Je ne sais au juste si c’est l’intervalle asse long que j’ai mis dans ma découverte de la série entre la saison 2 et celle-ci, ou bien si c’est la qualité propre des scénarii de cette saison 3, mais j’ai le sentiment assez net, beaucoup plus précis que la relation père-fils entre Walter White (Bryan Cranston) et Jesse Pinkman (Aaron Paul) avait pris cette fois un caractère beaucoup plus affectif, mais surtout plus ouvert, obligeant les deux personnages à sacrifier un peu plus de leur intégrité morale pour le bien de l’autre. Logiquement, les événements le prouvent et supposent tout aussi bien que cette saison 3 ne voit que la résultante de la lente progression des sentiments filiaux qu’ils ont jusque là tissé avec plus de retenue et qui aboutit maintenant à des gestes cruciaux, signes évidents d’un point de non-retour à la fois dans leur investissement relationnel mais également de leur implication criminelle, les deux mouvements étant fortement reliés. Ils sont désormais liés. Je ne sais quel sera l’avenir de ces deux hommes dans la saison 4, mais il est clair qu’ils ont dépassé un stade majeur dans leur rapport. On verra bien comment ils vivront ce passage.... c’est en tout cas une promesse bien intrigante.
J’ai beaucoup aimé la manière dont les personnages secondaires sont intégrés à cette trame principale. C’était déjà le cas lors des saisons précédentes. Ça l’est encore. Surtout pour le personnage de Hank Schrader incarné par un toujours surprenant Dean Norris. Son jeu marqué par un masque de virilité exacerbée et le contraste d’angoisse existentielle que l’expérience mexicaine a provoqué en lui est d’une finesse très étonnante. Sur cette saison, je suis encore plus sous le charme. Il a un rôle complexe et lui insuffle de la vie, de l’incarnation avec une précision de jeu formidable, tout en nuances, malgré les clichés que son personnage trimbale.
Pour le moment, je n’avais été épaté que modérément par les prestations de Aaron Paul. Or, sur cette fin de saison, l’acteur me convainc totalement. Son jeu affiche une robustesse qui jusqu’à maintenant m’avait échappé.
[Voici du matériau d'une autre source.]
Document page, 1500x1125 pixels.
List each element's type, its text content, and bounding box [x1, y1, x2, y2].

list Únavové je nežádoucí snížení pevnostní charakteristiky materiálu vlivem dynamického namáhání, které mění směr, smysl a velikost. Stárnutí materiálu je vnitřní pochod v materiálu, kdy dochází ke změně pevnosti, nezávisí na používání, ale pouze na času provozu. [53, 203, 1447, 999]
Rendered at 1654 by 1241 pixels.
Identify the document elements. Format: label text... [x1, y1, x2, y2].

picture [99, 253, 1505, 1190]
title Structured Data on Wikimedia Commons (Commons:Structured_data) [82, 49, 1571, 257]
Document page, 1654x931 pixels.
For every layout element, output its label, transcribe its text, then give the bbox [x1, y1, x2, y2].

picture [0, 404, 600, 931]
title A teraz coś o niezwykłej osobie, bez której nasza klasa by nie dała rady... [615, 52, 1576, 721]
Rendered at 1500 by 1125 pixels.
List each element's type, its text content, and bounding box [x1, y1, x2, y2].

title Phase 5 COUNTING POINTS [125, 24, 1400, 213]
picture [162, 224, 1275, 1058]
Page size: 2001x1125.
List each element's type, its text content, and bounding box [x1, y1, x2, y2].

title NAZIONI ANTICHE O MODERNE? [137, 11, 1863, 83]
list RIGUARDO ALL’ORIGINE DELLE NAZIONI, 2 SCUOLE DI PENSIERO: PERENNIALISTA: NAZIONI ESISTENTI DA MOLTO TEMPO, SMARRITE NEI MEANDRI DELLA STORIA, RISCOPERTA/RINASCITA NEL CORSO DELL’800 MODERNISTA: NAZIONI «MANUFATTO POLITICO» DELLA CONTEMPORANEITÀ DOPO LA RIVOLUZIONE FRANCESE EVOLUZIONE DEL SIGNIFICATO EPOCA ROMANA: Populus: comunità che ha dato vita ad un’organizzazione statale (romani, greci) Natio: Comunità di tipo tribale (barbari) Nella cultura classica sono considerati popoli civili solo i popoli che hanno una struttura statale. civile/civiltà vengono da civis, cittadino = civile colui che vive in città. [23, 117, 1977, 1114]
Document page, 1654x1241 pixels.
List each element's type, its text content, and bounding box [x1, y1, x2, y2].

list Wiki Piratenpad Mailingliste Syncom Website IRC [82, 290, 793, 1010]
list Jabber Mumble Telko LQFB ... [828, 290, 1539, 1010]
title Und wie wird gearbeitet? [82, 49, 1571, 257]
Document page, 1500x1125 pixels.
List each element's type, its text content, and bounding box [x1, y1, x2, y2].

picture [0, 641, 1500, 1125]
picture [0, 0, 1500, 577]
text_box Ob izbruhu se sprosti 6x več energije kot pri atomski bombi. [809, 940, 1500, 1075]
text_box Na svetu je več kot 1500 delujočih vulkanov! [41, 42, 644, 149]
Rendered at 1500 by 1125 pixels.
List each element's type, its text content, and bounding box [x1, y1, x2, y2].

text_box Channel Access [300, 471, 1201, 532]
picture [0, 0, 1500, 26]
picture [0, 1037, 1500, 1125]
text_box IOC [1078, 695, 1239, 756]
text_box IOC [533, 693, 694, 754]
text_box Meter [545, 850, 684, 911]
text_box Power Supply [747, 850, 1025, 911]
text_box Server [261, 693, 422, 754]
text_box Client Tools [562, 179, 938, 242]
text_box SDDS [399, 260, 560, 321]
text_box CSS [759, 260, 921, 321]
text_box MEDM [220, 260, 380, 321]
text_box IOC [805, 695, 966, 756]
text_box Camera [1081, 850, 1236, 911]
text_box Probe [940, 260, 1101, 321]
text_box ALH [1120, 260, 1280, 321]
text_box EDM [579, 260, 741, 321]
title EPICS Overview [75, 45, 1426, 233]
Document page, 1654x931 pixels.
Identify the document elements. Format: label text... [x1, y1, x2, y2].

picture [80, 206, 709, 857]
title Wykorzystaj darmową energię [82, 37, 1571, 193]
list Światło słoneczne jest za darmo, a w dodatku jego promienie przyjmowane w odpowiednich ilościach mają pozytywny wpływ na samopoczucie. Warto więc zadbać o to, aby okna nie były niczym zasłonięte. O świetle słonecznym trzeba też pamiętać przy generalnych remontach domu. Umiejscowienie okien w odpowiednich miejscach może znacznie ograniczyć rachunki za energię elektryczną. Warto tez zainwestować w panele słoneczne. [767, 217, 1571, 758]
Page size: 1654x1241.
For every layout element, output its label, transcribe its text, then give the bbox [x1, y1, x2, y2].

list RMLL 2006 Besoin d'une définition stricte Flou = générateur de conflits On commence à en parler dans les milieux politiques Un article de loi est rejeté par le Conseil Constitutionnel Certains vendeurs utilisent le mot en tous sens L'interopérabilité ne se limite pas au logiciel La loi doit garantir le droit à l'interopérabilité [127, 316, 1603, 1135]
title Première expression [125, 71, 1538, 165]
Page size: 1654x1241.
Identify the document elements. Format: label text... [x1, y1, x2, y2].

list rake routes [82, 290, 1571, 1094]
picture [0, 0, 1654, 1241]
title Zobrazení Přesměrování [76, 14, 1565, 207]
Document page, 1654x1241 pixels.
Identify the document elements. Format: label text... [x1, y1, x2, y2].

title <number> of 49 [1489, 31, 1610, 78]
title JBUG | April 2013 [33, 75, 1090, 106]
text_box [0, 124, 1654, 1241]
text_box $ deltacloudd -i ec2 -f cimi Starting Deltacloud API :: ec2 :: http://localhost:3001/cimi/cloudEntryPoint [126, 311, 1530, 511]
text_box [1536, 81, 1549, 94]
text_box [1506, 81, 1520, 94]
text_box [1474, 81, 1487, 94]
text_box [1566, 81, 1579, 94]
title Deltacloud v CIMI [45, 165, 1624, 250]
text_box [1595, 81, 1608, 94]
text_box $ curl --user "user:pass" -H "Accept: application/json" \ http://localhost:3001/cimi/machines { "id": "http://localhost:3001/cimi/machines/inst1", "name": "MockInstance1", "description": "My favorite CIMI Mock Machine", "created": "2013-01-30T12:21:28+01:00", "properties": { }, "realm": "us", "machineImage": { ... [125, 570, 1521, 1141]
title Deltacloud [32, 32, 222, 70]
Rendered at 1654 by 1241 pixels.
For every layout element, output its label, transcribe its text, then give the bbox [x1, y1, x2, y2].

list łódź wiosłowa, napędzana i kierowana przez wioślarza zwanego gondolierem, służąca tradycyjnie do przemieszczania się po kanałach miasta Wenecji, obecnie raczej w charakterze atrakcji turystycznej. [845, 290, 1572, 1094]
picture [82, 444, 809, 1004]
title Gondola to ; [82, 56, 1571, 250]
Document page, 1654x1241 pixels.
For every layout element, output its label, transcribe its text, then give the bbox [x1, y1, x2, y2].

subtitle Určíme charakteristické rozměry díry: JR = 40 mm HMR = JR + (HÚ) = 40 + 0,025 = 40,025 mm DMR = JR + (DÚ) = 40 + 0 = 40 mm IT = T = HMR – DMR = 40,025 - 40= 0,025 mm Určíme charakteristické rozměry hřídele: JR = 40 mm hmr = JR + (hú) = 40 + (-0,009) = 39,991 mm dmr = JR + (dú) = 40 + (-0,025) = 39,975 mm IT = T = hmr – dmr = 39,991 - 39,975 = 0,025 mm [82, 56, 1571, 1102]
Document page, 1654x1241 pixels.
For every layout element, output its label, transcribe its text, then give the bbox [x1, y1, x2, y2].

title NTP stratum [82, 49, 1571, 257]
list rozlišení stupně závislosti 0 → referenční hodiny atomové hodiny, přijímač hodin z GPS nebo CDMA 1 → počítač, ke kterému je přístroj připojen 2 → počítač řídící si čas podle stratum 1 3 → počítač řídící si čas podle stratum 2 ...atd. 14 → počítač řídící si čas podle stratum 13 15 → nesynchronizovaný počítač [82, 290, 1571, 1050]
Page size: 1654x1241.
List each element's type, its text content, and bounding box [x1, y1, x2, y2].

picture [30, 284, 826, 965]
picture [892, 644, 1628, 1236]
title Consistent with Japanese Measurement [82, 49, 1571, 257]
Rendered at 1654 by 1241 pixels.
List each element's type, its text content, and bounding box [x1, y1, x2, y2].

Bryan Cranston est toujours aussi bon. Il n’y a cette fois aucune surprise : il est excellent, construisant toujours aussi bien les méandres de la psychologie de ce personnage tenaillé par ses obsessions, son ego surdimensionné, ses angoisses, ses attachements sincères ou ceux plus enfouis.
Dans la distribution, mêmes les petits rôles comme celui de Betsy Brandt sont dessinés avec assez de précision pour marquer les esprits avec quelques scènes émotionnellement intenses.
Je suis toujours encore un peu réservé avec le comique d’un personnage comme celui de Saul (Bob Odenkirk).
A suivre. Au delà, de toute façon, de ce que peut apporter chacun dans son cadre étroit, individuel et intime, c’est bel et bien l’ensemble de la série qui fait tout exploser, que ce soit dès le scénario, dans la mise en scène, le jeu des acteurs et l’esthétique si singulière qui s’en dégage. Comment ne pas avoir envie de rester dans cette histoire, d’en connaître la suite, de voie évoluer ces personnages, ces situations? Breaking Bad fait partie de ces séries à haut pouvoir addictif.